**Dataset excerpts**.
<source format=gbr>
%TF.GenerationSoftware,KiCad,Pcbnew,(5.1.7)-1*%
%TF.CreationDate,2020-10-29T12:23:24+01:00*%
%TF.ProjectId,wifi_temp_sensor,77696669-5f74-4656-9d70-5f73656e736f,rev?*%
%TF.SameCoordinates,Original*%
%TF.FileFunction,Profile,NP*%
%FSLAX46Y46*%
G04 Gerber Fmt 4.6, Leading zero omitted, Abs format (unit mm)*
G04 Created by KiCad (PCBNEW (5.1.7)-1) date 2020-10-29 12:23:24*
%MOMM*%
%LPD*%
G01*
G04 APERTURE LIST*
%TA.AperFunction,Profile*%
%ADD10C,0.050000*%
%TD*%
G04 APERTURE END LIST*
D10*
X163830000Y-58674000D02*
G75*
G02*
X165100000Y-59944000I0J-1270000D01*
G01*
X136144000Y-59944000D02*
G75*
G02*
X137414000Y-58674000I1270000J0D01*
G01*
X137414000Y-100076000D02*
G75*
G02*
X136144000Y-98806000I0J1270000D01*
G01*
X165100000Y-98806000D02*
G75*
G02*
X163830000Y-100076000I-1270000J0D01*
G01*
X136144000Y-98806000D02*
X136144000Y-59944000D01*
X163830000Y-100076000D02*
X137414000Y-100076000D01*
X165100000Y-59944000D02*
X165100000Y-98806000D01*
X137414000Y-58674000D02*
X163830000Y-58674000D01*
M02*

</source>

...

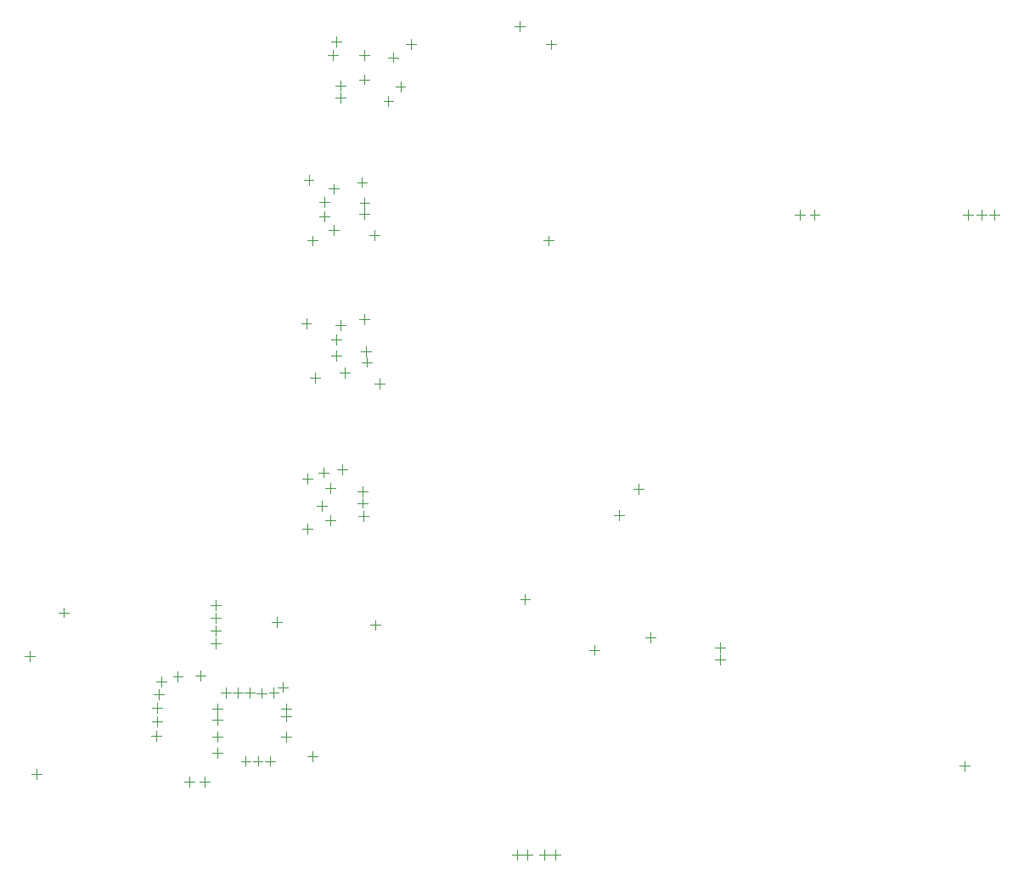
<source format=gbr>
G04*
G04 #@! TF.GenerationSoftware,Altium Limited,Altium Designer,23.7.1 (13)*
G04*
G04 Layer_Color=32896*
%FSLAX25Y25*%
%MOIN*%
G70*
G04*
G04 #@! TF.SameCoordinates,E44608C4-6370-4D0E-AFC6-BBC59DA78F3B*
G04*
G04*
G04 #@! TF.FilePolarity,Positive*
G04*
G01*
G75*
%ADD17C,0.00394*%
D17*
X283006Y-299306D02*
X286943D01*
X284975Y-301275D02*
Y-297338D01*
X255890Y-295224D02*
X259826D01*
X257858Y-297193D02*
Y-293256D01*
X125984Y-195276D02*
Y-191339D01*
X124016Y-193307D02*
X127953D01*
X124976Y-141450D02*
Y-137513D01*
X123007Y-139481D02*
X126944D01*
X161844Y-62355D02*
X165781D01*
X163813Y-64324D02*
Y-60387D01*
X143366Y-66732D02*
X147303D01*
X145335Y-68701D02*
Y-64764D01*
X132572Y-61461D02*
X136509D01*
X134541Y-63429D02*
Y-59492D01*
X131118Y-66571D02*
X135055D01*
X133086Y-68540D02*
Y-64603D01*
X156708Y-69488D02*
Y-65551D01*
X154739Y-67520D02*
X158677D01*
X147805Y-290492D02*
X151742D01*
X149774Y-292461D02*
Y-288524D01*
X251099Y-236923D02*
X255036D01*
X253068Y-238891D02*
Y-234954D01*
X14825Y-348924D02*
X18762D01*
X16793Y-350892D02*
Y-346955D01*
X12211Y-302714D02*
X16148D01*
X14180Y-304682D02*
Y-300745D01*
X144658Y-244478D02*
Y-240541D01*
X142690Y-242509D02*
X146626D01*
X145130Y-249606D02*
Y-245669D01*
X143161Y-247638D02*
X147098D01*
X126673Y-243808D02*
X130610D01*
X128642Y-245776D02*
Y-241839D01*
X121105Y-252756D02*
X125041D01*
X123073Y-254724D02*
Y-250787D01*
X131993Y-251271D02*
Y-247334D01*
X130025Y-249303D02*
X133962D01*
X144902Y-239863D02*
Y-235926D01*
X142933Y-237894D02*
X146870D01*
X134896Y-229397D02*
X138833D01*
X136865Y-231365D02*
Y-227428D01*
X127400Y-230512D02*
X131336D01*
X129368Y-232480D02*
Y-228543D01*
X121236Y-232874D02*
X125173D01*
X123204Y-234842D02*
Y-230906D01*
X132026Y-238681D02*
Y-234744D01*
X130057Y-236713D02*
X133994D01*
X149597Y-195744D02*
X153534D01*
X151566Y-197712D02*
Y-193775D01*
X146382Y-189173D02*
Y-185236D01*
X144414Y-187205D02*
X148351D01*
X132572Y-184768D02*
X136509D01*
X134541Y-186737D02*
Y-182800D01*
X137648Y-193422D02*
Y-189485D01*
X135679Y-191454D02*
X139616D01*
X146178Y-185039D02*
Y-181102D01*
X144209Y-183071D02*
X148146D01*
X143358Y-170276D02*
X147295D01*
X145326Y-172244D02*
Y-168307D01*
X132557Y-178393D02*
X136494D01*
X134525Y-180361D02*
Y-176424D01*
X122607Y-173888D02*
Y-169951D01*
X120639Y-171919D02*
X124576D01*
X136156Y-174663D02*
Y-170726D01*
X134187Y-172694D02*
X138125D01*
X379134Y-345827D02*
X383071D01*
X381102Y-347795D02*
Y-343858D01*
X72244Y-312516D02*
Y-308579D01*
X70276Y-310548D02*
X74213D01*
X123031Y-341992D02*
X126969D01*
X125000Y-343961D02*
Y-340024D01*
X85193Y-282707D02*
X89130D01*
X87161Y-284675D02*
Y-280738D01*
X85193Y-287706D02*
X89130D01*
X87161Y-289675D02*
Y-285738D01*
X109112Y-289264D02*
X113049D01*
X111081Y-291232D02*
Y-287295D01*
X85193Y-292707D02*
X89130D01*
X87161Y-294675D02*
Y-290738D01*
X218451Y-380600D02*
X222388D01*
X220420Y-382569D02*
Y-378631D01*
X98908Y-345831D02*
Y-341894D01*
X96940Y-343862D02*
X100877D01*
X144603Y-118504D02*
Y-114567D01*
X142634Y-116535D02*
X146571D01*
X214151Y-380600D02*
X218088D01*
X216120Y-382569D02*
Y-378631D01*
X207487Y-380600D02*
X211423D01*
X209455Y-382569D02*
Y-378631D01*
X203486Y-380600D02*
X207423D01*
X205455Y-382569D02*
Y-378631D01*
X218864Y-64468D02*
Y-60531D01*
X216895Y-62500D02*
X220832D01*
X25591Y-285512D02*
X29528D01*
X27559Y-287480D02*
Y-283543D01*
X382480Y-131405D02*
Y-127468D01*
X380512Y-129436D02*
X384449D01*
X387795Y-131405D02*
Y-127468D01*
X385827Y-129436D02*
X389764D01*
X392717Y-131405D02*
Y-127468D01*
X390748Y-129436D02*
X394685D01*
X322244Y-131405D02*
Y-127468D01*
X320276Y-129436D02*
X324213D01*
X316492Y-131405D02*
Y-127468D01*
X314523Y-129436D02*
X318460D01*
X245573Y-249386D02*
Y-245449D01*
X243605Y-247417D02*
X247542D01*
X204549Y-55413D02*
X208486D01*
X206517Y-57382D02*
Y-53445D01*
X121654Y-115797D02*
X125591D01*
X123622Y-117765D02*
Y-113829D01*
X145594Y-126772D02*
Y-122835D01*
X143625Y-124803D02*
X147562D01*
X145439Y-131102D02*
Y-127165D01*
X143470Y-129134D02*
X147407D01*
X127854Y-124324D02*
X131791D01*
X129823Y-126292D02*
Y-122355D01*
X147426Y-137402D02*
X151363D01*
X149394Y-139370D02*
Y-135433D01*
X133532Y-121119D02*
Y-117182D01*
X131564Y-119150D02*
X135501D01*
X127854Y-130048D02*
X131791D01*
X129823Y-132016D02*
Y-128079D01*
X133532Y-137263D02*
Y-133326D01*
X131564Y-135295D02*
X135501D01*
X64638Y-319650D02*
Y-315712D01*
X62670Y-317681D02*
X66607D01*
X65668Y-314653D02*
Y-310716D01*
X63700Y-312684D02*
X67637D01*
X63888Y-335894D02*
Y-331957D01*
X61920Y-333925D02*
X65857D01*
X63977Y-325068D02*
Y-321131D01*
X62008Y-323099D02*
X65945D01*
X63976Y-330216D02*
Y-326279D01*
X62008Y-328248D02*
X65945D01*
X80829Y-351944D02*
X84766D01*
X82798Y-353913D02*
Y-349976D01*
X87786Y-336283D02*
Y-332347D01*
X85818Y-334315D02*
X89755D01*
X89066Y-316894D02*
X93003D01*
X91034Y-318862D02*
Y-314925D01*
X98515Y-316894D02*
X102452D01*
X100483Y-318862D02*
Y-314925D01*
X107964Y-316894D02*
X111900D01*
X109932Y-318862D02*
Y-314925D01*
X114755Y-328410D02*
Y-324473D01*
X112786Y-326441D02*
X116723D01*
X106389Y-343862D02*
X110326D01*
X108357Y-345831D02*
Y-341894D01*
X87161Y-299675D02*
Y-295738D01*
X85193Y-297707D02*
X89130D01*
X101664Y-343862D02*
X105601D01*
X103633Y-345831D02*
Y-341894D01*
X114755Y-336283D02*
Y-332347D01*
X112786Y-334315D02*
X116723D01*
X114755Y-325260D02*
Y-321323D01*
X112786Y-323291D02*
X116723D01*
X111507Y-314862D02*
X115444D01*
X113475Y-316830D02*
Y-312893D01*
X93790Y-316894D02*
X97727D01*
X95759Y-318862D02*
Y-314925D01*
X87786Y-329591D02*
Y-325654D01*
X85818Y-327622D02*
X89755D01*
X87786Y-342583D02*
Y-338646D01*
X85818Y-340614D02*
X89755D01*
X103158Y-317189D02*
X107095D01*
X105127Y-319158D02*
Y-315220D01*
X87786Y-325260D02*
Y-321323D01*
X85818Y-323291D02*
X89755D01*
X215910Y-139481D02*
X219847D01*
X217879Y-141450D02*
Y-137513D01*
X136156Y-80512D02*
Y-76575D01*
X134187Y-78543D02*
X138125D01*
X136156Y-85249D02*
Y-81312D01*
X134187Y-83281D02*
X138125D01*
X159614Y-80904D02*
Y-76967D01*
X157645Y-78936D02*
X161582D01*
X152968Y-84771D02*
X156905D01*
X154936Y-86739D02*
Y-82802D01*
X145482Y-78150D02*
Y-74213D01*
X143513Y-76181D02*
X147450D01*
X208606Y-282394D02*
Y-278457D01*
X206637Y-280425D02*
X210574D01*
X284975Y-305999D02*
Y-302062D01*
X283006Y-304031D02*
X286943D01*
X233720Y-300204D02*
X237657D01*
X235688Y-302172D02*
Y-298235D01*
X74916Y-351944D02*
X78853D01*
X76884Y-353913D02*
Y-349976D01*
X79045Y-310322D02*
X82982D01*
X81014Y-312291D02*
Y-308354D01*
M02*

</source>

**Your assignment**.
What lines above contain the string "APERTURE"? Copy all of them.

**Problem solution**.
G04 APERTURE LIST*
G04 APERTURE END LIST*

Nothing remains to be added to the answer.